That time I went to the orchestra and an evil magician showed up
It was a Friday night almost two years ago. I was at the orchestra with my friend Rose, because that's what all the Really Cool People do on Friday nights, and I have always aspired to be a Really Cool Person. Rose and I went to the orchestra almost every weekend that season, reveling in the cheap tickets offered by the St. Paul Chamber Orchestra's New Generation Initiative, which meant we could actually afford to go to an orchestra concert and still buy groceries for the week. By that time, we had become total SPCO groupies, obsessing over our favorite musicians and learning not to burst out laughing during the avant-garde pieces. Our favorite guest conductor was a Russian violinist with an unpronounceable last name who performed barefoot. I didn't think anyone could be stranger than her. Until this night...
The orchestra took their places. The audience hushed as they tuned. The lights dimmed, and applause swelled as a youngish blonde man swaggered onstage, carrying a violin. Swagger isn't the right word. A kind of loose, purposeful swaying forward. The swaying was enhanced by his jacket, which was not really a jacket but a long, baggy, hooded cardigan that probably cost thousands of dollars and looked like something a Jedi would wear to a cocktail party. He also wore some kind of designer combat boots and wielded his violin bow like a light saber, completing the Jedi effect. Rose and I looked at each other, fascinated. But the real fascination came when Pekka Kuusisto began to play. It was magical.

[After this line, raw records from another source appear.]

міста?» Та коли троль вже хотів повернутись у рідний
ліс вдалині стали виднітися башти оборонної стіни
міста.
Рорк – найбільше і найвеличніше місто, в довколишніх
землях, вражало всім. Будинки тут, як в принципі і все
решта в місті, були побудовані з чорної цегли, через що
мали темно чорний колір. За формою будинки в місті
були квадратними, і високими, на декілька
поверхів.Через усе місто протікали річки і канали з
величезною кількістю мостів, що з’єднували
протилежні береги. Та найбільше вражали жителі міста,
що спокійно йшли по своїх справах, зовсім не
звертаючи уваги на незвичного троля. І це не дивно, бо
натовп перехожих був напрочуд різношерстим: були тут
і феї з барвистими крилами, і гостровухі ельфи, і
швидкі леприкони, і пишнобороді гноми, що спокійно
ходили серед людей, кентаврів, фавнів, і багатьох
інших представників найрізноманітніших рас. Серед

Halfway through the concert, a thought burst into my mind: what if there was a fantasy world where all the magic was based on music? Conductor's batons would be used as magic wands. There would be little magical creatures with heads shaped like different instruments. The guest conductor would be an evil magician in disguise... not Pekka, of course (though I did imagine him blonde), but a conglomeration of all the fascinating, mysterious, slightly strange conductors I had seen throughout my life.
After that night, every time I went to the orchestra, new ideas for my portal fantasy would pop into my head. The story would start at an orchestra concert. The main character would be a 12-year-old girl whose dad was in the orchestra and who wanted to be a composer when she grew up. The inspiration for my heroine came from another violinist who was also a composer and had started composing as a child: Jessie Montgomery. As I sat at the concerts, I put myself in the place of my determined heroine and watched it all through her eyes.
One night, a mom sat behind me with her two children, a boy and a girl. The boy was about eight and the girl was about ten. The boy squirmed and fidgeted through the whole first half of the concert while the girl sat up in her chair, enraptured. At intermission, the boy turned to his mom and begged, "Can we pleeease go now? I'm so bored." The mom sighed and glanced at the girl, who looked up with a sad but understanding expression and pleaded softly, "I want to hear the Mendelssohn." I don't think they stayed for the second half. But from that little boy came the inspiration for another character, a boy slightly younger than my heroine, who ends up sitting next to her at the concert where all the adventure begins. Unlike my heroine, this boy doesn't find anything magical about the orchestra, until he ends up accompanying her to Symphonia...
Almost two years later, I have a completed manuscript of Through the Silent Door. I've fallen more in love with it every step of the way. I'm currently seeking representation for my middle grade portal fantasy. I can't wait to take it that next step... into the hands of young readers.